トン、と片足を踏む。すると、急に空間が歪んだ。
転移だ。
ズヤウの魔法でいくらか慣れていたことにより、気づく。
そして転移した先は、上空だった。濃く明るい青の空には、煙のようにたなびく白雲が伸びている。
直接肌を刺す陽の光を見上げたのは一瞬のことだ。
わずかな浮遊感のあとは、急激な落下が始まる。
目を白黒させている間に、体に回されていたズヤウの片腕に力が入った。
「ミレイス、掴まれ」
ズヤウが舌打ちをしてミレイスをさらに抱き寄せる。ごうごうと風が通り過ぎていく。
春が近づいていると家の外の景色を見てわかってはいたが、こうも高い空の上ではなお寒さが勝る。
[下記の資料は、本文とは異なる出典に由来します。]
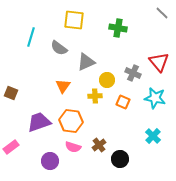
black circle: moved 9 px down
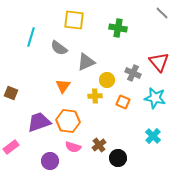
orange hexagon: moved 3 px left
black circle: moved 2 px left, 1 px up
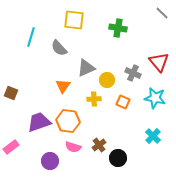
gray semicircle: rotated 12 degrees clockwise
gray triangle: moved 6 px down
yellow cross: moved 1 px left, 3 px down
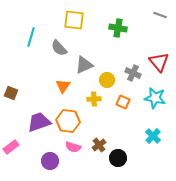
gray line: moved 2 px left, 2 px down; rotated 24 degrees counterclockwise
gray triangle: moved 2 px left, 3 px up
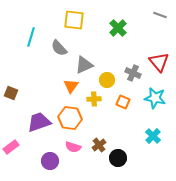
green cross: rotated 36 degrees clockwise
orange triangle: moved 8 px right
orange hexagon: moved 2 px right, 3 px up
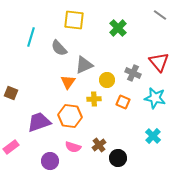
gray line: rotated 16 degrees clockwise
orange triangle: moved 3 px left, 4 px up
orange hexagon: moved 2 px up
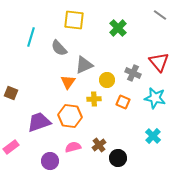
pink semicircle: rotated 147 degrees clockwise
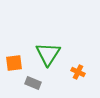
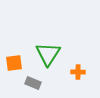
orange cross: rotated 24 degrees counterclockwise
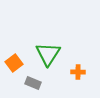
orange square: rotated 30 degrees counterclockwise
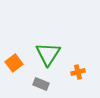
orange cross: rotated 16 degrees counterclockwise
gray rectangle: moved 8 px right, 1 px down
お礼を言おうとして、上手く口が回らない。白い息がこぼれた。ありがたくズヤウの体にしがみついて、落下に耐える。
そうしているうちに、上空から巨大な物体が降りてきた。大木の胴よりも遙かに大きな胴がいつまでも続いているかのようにミレイスたちの周囲を通り過ぎていく。
明るい空の下で輝くその色は、黄金。
大きな鱗たちを眩く光らせて泳いだその体は、紛れもなく龍だ。